Pay attention: Pretty Lights is not a DJ. A DJ spins records, a producer creates music through electronic manipulation and if you get this confused–you’re surely going to piss him off. Before Derek Smith became Pretty Lights, he played in bands while growing up in Colorado. Later, realizing his production skills compared to those he admired, he started releasing free albums of his solo-projects. “I use samples, and go to that not because I don’t know how to play instruments,” Derek explains to SF Station in a phone interview, “but because I want that timbre, that warmth.” Possibly every sample based producer faces criticisms of artistic credibility and within just this year Pretty Light tried silencing them by releasing three sonically different EPs (or so he claims). Pretty Lights headlines the Fox Theater on November 24th. He spoke with SF Station over the phone while touring West.
(This interview was REPUBLISHED BY SFCritic who originally wrote this for SF STATION)
SF Station (SFS): Do you feel the need to prove that you’re a musician?
Derek Smith (DS): People don’t understand what goes into sampling. People assume I have no talent as a musician because I sample. There is this grey area that does frustrate me. I get hate mail from shit like that. It’s gotten to the point that the project is so big that I obviously get much more love and support than negativity, but I imagine like any artist, the negative ones bother you.
SFS: You’ve said that each EP you were trying to change the style and show a different reflection of yourself, can you explain that a little?
DS: It was the beginning of a venture to fuse the pretty and the heavy. With these EPs I wanted to explore the fusion of those two ideas. I wanted to make beautiful songs that were hard hitting.
In the second EP, one idea I consistently went to was the concept of having different sorts of versions within the same song. Frequently throughout that record, tracks switched from a completely organic structure and layers into a very hard electronic version of the same tempo, beat, and feel. For example, “High School Art Class,” the beginning starts as a break and is very organic. Then there is a stab in the middle and it turns into heavy electronic.
With the third one I wanted to keep it simpler in the arrangement sense, as opposed to having a switch between the two stylistic organizations. I switched my digging process, my sampling process, and really approached the record as a whole, as opposed to each individual piece. Each track was made side by side.
SFS: Have you tried anything new recently that you questioned whether people would like? Do you have a process of showing it to a friend and seeing if you think it’s as banging as you think it is?

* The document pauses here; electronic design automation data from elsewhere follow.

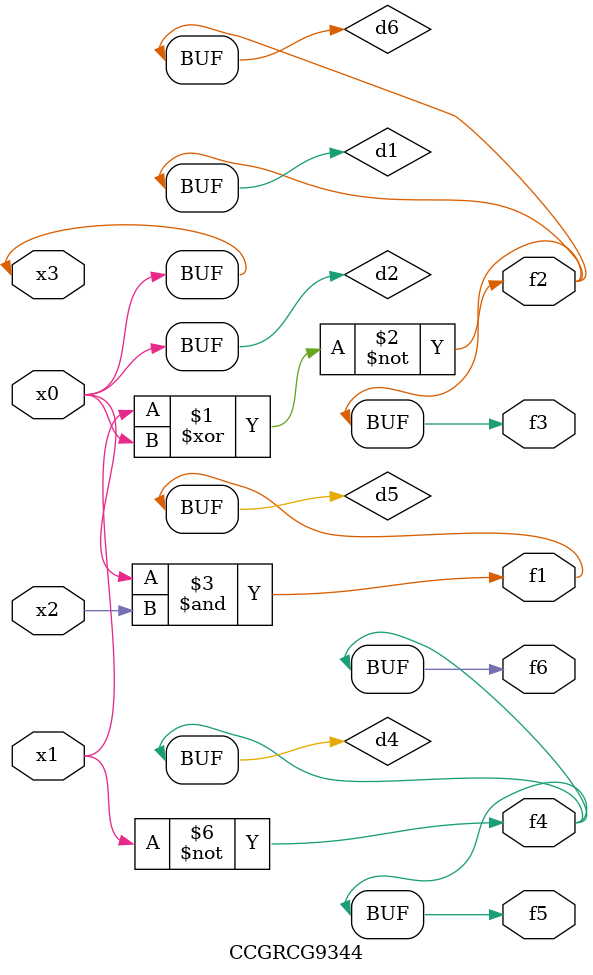
<source format=v>
module CCGRCG9344(
	input x0, x1, x2, x3,
	output f1, f2, f3, f4, f5, f6
);

	wire d1, d2, d3, d4, d5, d6;

	xnor (d1, x1, x3);
	buf (d2, x0, x3);
	nand (d3, x0, x2);
	not (d4, x1);
	nand (d5, d3);
	or (d6, d1);
	assign f1 = d5;
	assign f2 = d6;
	assign f3 = d6;
	assign f4 = d4;
	assign f5 = d4;
	assign f6 = d4;
endmodule

</source>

DS: No, not really. Actually, I never told anyone I’ve done an interview with this, but with this last EP I didn’t let a single person listen to it until the day it came out. I didn’t show a friend. I didn’t even let my assistant, my manager, or anyone on my team hear a second of that record.
“Actually, I never told anyone I’ve done an interview with this, but with this last EP I didn’t let a single person listen to it until the day it came out. I didn’t show a friend. I didn’t even let my assistant, my manager, or anyone on my team hear a second of that record.”

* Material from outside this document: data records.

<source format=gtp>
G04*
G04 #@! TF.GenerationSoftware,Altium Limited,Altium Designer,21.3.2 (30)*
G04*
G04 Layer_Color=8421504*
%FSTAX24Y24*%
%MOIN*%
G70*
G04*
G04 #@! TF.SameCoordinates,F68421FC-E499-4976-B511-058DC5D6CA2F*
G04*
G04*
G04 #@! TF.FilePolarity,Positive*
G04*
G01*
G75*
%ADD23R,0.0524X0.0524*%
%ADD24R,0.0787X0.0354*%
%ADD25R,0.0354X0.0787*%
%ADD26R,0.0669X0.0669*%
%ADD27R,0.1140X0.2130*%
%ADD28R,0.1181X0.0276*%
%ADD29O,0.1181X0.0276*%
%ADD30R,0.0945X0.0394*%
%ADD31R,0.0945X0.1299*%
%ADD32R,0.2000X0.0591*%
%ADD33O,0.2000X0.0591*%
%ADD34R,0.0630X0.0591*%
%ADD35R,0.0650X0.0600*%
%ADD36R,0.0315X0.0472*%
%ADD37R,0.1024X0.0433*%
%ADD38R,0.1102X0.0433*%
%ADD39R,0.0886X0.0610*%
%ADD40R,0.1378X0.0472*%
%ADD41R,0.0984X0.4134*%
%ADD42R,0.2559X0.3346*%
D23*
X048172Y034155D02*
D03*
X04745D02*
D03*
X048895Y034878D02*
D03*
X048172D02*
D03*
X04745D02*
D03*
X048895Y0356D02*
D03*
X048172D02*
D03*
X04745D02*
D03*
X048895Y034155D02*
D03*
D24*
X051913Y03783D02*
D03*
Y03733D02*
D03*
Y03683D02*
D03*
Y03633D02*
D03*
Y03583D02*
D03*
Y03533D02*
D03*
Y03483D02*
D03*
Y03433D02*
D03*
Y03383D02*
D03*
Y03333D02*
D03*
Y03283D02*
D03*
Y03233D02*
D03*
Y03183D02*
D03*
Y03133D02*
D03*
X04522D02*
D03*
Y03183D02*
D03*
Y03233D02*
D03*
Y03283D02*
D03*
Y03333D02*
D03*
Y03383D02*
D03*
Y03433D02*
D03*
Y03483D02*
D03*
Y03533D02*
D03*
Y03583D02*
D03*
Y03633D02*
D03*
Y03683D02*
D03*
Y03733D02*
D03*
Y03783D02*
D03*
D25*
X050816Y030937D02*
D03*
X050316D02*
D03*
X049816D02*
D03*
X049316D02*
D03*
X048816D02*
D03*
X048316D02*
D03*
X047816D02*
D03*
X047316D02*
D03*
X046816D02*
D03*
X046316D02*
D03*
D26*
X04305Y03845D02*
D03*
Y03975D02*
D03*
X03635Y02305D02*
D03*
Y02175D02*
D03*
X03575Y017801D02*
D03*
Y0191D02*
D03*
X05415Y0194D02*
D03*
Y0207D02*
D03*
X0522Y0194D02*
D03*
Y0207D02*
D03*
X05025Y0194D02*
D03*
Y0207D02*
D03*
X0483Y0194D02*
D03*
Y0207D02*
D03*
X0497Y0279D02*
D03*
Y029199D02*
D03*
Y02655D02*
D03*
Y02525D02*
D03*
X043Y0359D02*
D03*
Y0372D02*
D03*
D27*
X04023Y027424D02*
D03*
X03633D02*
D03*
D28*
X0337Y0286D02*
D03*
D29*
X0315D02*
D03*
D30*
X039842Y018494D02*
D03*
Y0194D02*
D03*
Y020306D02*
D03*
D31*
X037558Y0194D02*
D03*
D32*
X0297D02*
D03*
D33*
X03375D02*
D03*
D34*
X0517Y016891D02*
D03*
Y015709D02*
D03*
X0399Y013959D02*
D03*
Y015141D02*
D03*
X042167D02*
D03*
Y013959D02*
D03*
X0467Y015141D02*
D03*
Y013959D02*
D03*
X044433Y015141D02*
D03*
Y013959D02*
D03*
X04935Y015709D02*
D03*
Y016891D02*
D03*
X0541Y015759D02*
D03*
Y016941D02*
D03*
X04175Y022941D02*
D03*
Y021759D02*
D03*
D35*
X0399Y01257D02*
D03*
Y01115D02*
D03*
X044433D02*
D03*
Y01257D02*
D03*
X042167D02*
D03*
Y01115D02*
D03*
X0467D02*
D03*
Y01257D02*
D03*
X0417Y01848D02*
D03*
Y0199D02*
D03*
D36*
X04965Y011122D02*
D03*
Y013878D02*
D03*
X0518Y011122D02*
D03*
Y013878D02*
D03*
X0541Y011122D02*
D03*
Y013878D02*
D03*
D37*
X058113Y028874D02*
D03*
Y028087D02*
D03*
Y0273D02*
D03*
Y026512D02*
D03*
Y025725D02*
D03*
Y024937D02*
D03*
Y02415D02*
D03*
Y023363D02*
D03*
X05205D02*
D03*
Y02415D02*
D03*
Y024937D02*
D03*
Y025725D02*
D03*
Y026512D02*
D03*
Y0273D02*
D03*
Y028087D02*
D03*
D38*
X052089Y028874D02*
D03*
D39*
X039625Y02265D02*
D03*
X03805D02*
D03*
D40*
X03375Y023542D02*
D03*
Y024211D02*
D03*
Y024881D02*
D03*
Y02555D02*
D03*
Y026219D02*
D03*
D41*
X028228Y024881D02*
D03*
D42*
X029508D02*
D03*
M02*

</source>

SFS: What’s the reason you didn’t show it to anyone? Are you just that confidant or are you really concerned with peoples’ opinions?
DS: I’m a delicate artist. [laughs] I don’t like people hearing it before it’s what I want it to be. I kind of got obsessed with that.

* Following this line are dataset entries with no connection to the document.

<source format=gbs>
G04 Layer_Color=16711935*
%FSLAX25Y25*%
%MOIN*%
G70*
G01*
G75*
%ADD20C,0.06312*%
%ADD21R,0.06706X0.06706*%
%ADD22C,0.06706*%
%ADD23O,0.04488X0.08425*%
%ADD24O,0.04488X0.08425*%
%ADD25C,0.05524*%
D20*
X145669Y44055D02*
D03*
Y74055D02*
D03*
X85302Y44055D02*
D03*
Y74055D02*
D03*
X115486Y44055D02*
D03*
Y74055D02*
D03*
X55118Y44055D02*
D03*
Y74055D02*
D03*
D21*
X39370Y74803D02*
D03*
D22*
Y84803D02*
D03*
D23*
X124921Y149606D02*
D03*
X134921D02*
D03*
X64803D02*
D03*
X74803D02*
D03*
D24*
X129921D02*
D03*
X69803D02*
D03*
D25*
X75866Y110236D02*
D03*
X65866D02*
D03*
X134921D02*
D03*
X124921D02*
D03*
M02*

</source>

SFS: Did something happen to you in the past?
DS: With the first two EPs I worked on it, and people would hear it and I was not happy with their response. They didn’t think it was good. [laugh] Which is probably not true, but I got to the point that I didn’t want anyone to hear it because I put self-imposed deadlines and [knew] it wasn’t precisely what I wanted it to be.
SFS: Can a song that samples a different song sound better than the original track?
DS: Oh fuck yeah. Often there is a four bar intro which is totally ill and I just want sample it so bad. They do some fill, and it switches into some totally cheesy love song. The way I look at it, that little segment deserves to be heard and turned into something that utilizes its potential as a piece of music.
SFS: Alright so that being said, which do you prefer most out of these three: 1) Sonny Stitt’s “Private Number” 2) Rappin’ Forte’s “Player’s Club” or 3) Pretty Lights’ “Finally Moving?”
DS: [Laughs] Then we’re getting into the philosophical definitions of good and bad, and then we’re getting really deep. I just want to say, I didn’t sample Rappin’ Forte. Rapping Forte sampled it (Sonny Stitt’s “Private Number), as did Nightmares on Wax, and to be honest, “Finally Moving” had been producer before that Nightmares on Wax album. I’ve gotten some kids who just don’t get it say, “I heard that Rappin’ Forte track you stole! That’s fucked up man!” Did you fucking listen to it man? The guitars are the same, but whatever!
Pretty Lights performs at the Fox Theater on Wednesday November 24th. Tickets are $27.50. The performance begins at 8pm.